Usable Alternate Formats for Scientific Materials

Daniel Zingaro

Watch streaming video of Daniel Zingaro

Daniel, a visually impaired student, holds a B.Sc and M.Sc in computer science and is now working on his M.Ed at OISE with the University of Toronto. Daniel has worked as an assistive technologist, and has designed accessible computer games programmer through his own company (www.danZGames.com). He has authored a textbook, “Invariants: a Generative Approach to Programming,” to be published in 2008 by College Publications.


Students who are visually impaired often request electronic format versions of books, to be read with screen readers or related software. Scientific materials (i.e. formulae, code, special symbols, etc.) may not work well with this available technology.

This presentation will draw from Daniel’s own experiences, to examine other formats that can be requested from authors or publishers to solve these formatting issues.
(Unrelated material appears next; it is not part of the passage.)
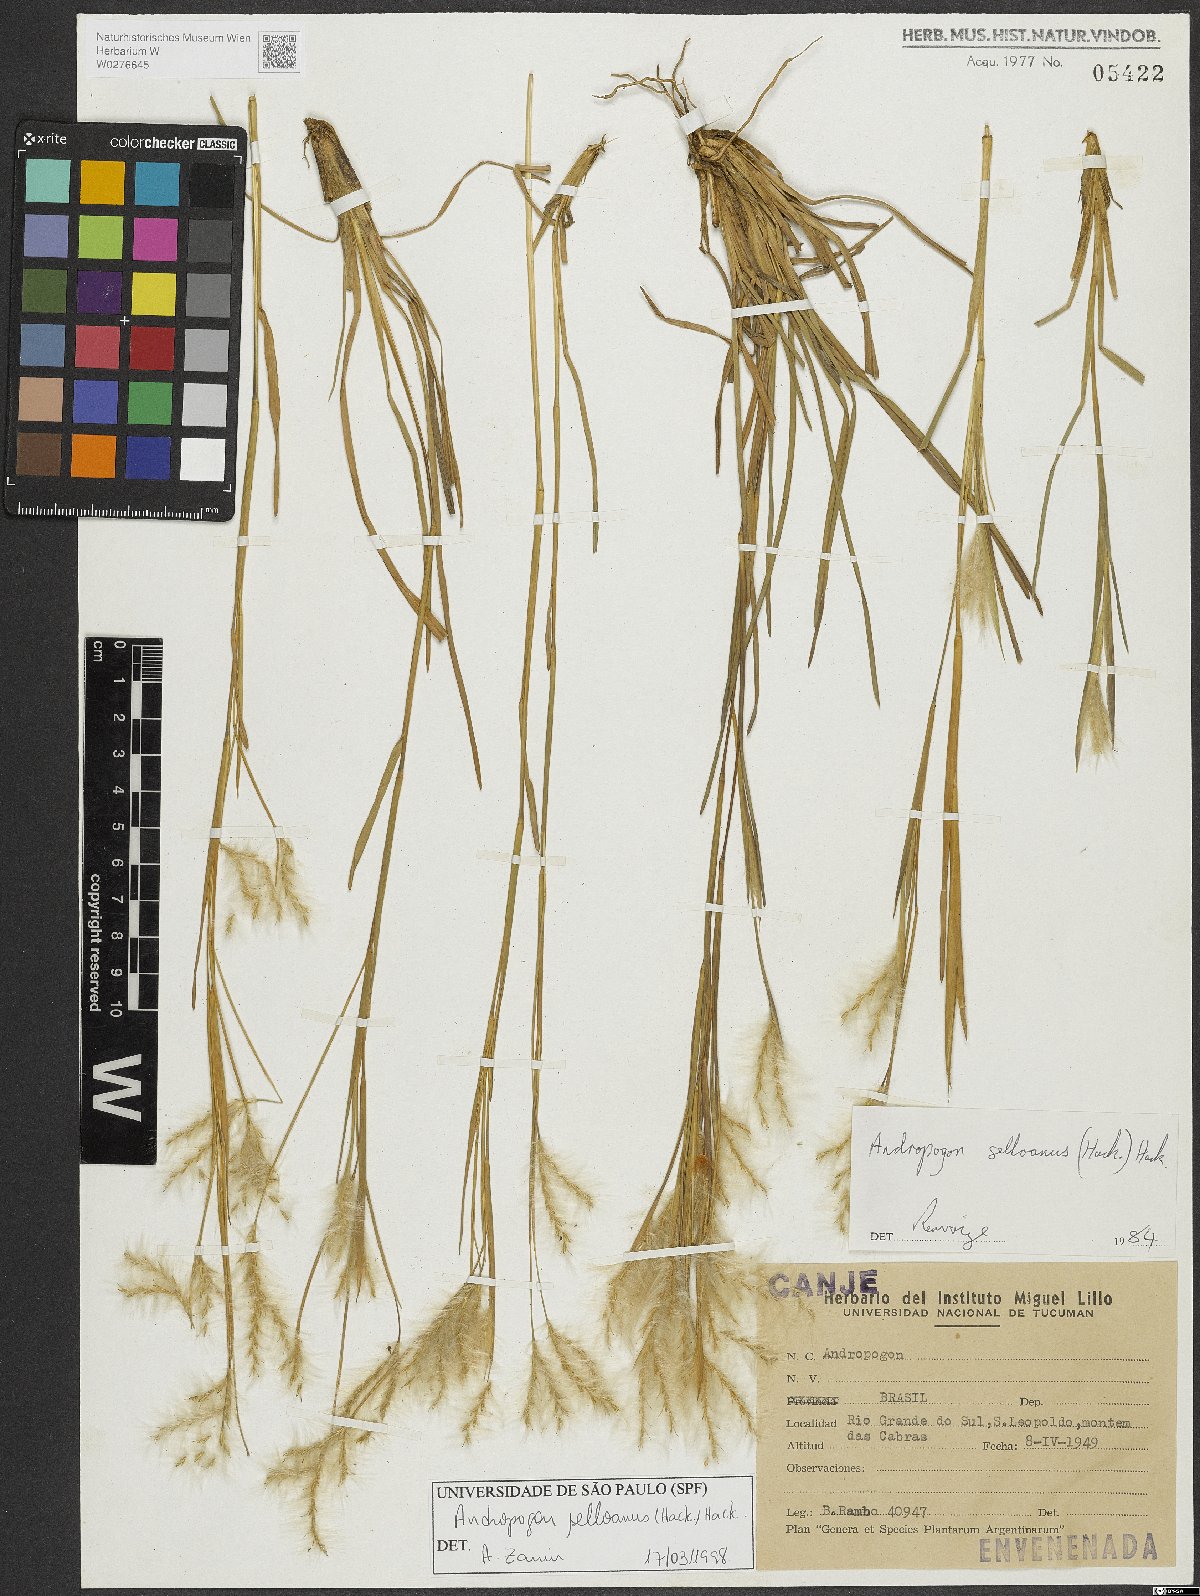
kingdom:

He will look at how markup formats such as LaTeX differ from traditional formats such as PDF, explain their benefits and how students can learn to read these documents, and demonstrate how they can provide faster turnaround times than other electronic formats.



Daniel Zingaro described the process when a student requests a book in an alternate format. Often there is no money and little time before classes start, but typically there is a long wait after sending the request to the publisher to obtain the electronic format.
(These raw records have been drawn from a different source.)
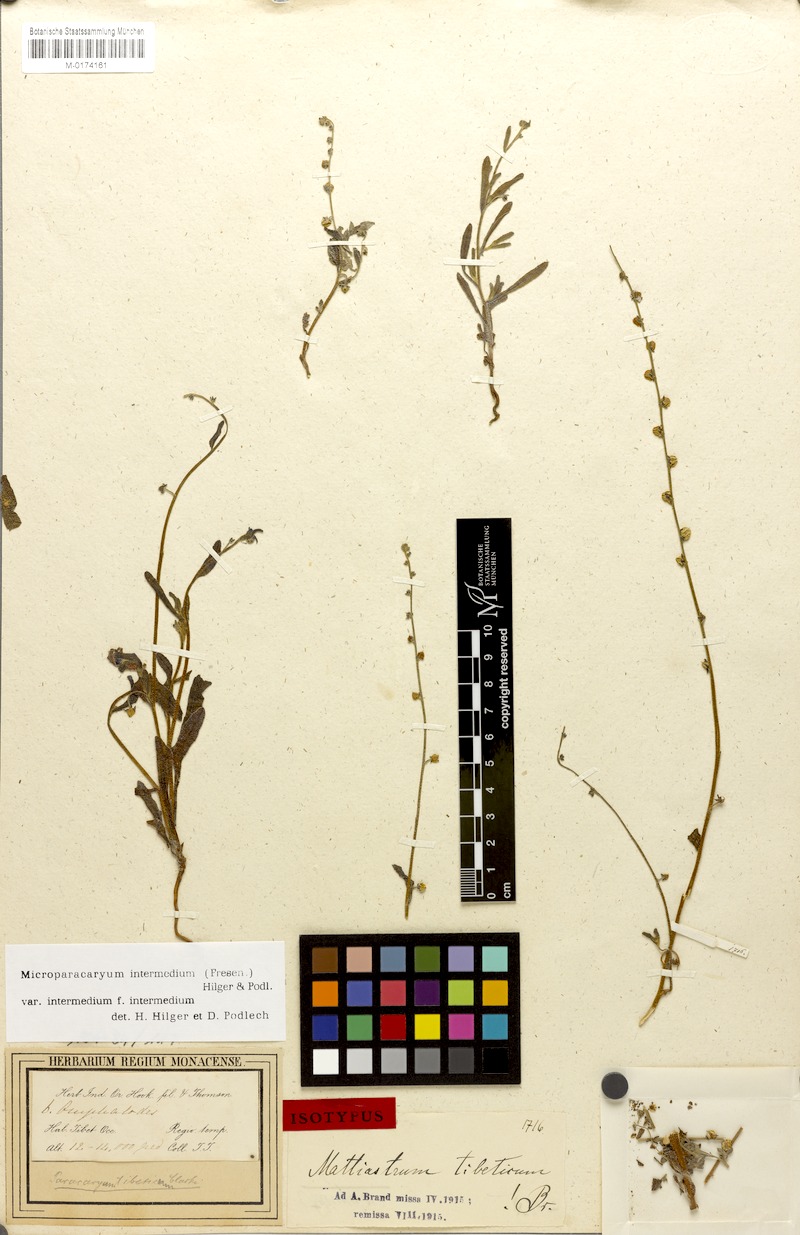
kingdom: Plantae
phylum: Tracheophyta
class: Magnoliopsida
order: Boraginales
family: Boraginaceae
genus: Microparacaryum
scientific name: Microparacaryum intermedium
It is easiest and quickest for a publisher to send a PDF file, Zingaro said. Once received, the file must be converted into an accessible format. Scientific materials are particularly hard to make accessible because of their special symbols, formulas, tables, and charts.

A screen reader can directly read a PDF file loaded into Adobe Acrobat. It can sometimes be easy to navigate through tables, but no changes can be made and it is hard to search for text. An alternative is to convert the PDF file to text. Various programs can do this, including Adobe Acrobat Reader, Adobe Acrobat Professional, and Xpdf. Once the file has been converted, a student can add notes and clean up the text.

However, sometimes these programs cannot extract the text since a PDF is an image and the PDF font information may not be available. OCR software will give varying results. Typically, these programs produce many mistakes when converting scientific content.

Zingaro presented another solution. Math and related material are awkward to type using a standard word processor, he said. However, there are mark-up languages that allow authors to enter this information in a text-only format into a computer file.

LaTeX is such a language. It is commonly used, readable with screen readers or other readers, and easy to learn, Zingaro said. For example, instead of the square root symbol, the author types “sqrt,” and for fractions, the author types “frac.”

Authors of math and science books send their LaTeX files to their publishers, and the publishers use the LaTeX source code to generate the PDF files they need. This means a version of the book probably exists in LaTeX, containing a completely accessible, text-only copy of the book’s contents.

Zingaro’s experience is that computer science courses and research use material from many books, journals, and conferences. It is impossible to produce all of this material in an accessible format. His solution is to ask publishers and authors for LaTeX.